Billy laughed and he looked away, back towards the cabin.
“I think a shadow, be it long or short, dark or light, is a shadow all the same, and a shadow is always a darkness out ‘a the light.”
“Jesus Christ! You’re a miserable son of a bitch.” Billy laughed short and put his bottle to his lips and tilted the last of the beer into his mouth. Jim did the same and Billy reached behind and grabbed two more bottles of beer. He passed one bottle to Jim and kept one for himself and Jim tossed his empty bottle into the grasses at their feet.

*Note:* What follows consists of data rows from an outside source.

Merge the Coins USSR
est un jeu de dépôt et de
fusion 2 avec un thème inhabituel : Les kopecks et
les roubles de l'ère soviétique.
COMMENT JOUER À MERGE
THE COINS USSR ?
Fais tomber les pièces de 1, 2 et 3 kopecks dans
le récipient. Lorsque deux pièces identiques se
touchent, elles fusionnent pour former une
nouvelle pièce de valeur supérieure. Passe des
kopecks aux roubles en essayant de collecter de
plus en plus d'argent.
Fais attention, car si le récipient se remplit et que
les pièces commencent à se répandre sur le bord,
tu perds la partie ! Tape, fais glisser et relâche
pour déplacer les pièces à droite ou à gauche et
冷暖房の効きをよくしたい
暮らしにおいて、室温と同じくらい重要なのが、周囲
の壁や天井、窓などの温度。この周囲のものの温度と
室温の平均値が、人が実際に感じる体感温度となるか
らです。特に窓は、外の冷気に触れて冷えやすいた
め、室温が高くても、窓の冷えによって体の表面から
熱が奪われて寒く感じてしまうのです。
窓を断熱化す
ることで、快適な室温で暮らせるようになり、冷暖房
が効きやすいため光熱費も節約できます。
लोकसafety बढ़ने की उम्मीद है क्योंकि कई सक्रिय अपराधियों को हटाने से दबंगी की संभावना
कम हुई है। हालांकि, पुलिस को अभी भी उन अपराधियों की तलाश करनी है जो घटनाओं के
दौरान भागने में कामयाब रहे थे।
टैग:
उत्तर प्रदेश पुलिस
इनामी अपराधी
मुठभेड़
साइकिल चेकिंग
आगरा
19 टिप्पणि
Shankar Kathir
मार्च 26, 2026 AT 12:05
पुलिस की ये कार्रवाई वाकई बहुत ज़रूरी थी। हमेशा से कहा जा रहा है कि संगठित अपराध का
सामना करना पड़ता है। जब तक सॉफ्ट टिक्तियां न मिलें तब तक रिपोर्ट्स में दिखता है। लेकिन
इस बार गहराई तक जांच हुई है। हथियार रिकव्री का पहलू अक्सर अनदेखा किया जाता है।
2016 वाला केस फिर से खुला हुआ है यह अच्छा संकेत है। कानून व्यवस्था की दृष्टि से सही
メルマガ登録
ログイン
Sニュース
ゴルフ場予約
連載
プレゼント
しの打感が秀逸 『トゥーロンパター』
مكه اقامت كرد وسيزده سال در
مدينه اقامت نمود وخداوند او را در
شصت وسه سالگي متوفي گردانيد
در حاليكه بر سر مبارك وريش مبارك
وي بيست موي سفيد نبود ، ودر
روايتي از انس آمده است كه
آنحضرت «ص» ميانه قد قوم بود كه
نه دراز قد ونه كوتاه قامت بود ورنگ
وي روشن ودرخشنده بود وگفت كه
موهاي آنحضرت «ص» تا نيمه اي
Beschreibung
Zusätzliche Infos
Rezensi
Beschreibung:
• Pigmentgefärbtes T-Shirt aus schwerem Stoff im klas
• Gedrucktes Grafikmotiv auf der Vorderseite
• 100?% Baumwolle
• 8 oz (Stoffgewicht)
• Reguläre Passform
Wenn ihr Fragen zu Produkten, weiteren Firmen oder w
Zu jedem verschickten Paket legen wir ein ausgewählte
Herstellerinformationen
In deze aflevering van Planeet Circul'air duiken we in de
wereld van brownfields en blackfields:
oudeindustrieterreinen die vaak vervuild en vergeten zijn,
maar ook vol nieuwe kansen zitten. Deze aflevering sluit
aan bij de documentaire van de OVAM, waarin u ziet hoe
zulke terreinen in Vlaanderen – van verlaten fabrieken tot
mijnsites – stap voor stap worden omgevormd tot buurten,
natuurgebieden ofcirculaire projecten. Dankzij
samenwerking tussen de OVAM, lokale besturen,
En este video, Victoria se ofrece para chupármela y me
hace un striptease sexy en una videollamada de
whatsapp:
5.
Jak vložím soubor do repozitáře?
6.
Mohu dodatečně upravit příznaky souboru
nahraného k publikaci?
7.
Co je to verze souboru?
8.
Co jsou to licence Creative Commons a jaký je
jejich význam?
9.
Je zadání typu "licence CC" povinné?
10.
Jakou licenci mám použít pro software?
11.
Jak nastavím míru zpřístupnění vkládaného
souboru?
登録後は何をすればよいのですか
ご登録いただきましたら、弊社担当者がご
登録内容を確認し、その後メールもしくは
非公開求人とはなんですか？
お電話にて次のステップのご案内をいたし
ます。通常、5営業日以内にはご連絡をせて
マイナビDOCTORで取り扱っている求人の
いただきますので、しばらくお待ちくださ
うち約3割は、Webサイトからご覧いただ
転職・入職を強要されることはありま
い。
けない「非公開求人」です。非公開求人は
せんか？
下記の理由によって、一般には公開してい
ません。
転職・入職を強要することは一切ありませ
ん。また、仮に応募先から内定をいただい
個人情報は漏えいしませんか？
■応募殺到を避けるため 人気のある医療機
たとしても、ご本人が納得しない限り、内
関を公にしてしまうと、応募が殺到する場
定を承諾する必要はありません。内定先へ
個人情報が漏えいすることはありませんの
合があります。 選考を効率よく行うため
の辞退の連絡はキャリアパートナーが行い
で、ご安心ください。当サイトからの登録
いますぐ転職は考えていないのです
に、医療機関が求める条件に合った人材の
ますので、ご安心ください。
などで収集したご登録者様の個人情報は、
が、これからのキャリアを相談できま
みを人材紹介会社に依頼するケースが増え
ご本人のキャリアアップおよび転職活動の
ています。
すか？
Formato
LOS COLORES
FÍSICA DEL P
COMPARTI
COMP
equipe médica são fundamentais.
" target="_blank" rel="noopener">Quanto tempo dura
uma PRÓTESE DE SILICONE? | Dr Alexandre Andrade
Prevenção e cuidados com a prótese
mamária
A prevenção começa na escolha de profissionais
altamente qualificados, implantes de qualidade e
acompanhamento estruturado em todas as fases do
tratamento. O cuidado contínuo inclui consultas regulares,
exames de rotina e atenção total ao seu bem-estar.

“I’m just saying Billy. I have no doubt that your grandfather was a good man, but that’s just about the dumbest thing I’ve ever.”
“I don’t know why you always got to shit on things.” Billy didn’t laugh. He looked quick at Jim and then away. He didn’t see the forest anymore, just things in his vision neither white nor green, visual noise that had no bearing.
“Always a darkness, Billy. Always a darkness.”
Billy didn’t answer. He put his bottle to his lips and drank quickly until it was empty. He took another bottle from the case and held it in his hands. And he hoped again for the winter and shadows that were both long and dark.